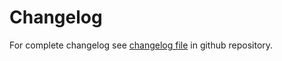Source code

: # Changelog


For complete changelog see <a href="https://github.com/papermerge/papermerge-core/blob/master/changelog.md" class="external-link" target="_blank">changelog file</a> in github repository.
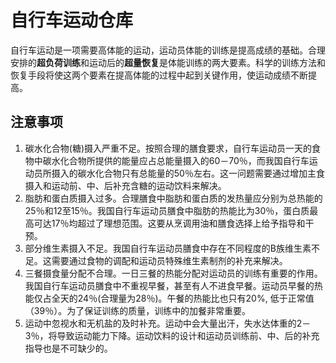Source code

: 自行车运动仓库
===============

自行车运动是一项需要高体能的运动，运动员体能的训练是提高成绩的基础。合理安排的**超负荷训练**和运动后的**超量恢复**是体能训练的两大要素。科学的训练方法和恢复手段将使这两个要素在提高体能的过程中起到关键作用，使运动成绩不断提高。

注意事项
-------

1. 碳水化合物(糖)摄入严重不足。按照合理的膳食要求，自行车运动员一天的食物中碳水化合物所提供的能量应占总能量摄入的60－70％，而我国自行车运动员所摄入的碳水化合物只有总能量的50％左右。这一问题需要通过增加主食摄入和运动前、中、后补充含糖的运动饮料来解决。
2. 脂肪和蛋白质摄入过多。合理膳食中脂肪和蛋白质的发热量应分别为总热能的25％和12至15％。我国自行车运动员膳食中脂肪的热能比为30％，蛋白质最高可达17％均超过了理想范围。这要从烹调用油和膳食选择上给予指导和干预。
3. 部分维生素摄入不足。我国自行车运动员膳食中存在不同程度的B族维生素不足。这需要通过食物的调配和运动员特殊维生素制剂的补充来解决。
4. 三餐摄食量分配不合理。一日三餐的热能分配对运动员的训练有重要的作用。我国自行车运动员膳食中不重视早餐，甚至有人不进食早餐。运动员早餐的热能仅占全天的24％(合理量为28％)。午餐的热能比也只有20%, 低于正常值（39％）。为了保证训练的质量，训练中的加餐非常重要。
5. 运动中忽视水和无机盐的及时补充。运动中会大量出汗，失水达体重的2－3％，将导致运动能力下降。运动饮料的设计和运动员训练前、中、后的补充指导也是不可缺少的。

→ **Aim of the task**
Reproduce the source text of every item above without any changes, leaving out the pictures.

→ **Expected answer**
Source code

: # Changelog


For complete changelog see <a href="https://github.com/papermerge/papermerge-core/blob/master/changelog.md" class="external-link" target="_blank">changelog file</a> in github repository.
Source code

: 自行车运动仓库
===============

自行车运动是一项需要高体能的运动，运动员体能的训练是提高成绩的基础。合理安排的**超负荷训练**和运动后的**超量恢复**是体能训练的两大要素。科学的训练方法和恢复手段将使这两个要素在提高体能的过程中起到关键作用，使运动成绩不断提高。

注意事项
-------

1. 碳水化合物(糖)摄入严重不足。按照合理的膳食要求，自行车运动员一天的食物中碳水化合物所提供的能量应占总能量摄入的60－70％，而我国自行车运动员所摄入的碳水化合物只有总能量的50％左右。这一问题需要通过增加主食摄入和运动前、中、后补充含糖的运动饮料来解决。
2. 脂肪和蛋白质摄入过多。合理膳食中脂肪和蛋白质的发热量应分别为总热能的25％和12至15％。我国自行车运动员膳食中脂肪的热能比为30％，蛋白质最高可达17％均超过了理想范围。这要从烹调用油和膳食选择上给予指导和干预。
3. 部分维生素摄入不足。我国自行车运动员膳食中存在不同程度的B族维生素不足。这需要通过食物的调配和运动员特殊维生素制剂的补充来解决。
4. 三餐摄食量分配不合理。一日三餐的热能分配对运动员的训练有重要的作用。我国自行车运动员膳食中不重视早餐，甚至有人不进食早餐。运动员早餐的热能仅占全天的24％(合理量为28％)。午餐的热能比也只有20%, 低于正常值（39％）。为了保证训练的质量，训练中的加餐非常重要。
5. 运动中忽视水和无机盐的及时补充。运动中会大量出汗，失水达体重的2－3％，将导致运动能力下降。运动饮料的设计和运动员训练前、中、后的补充指导也是不可缺少的。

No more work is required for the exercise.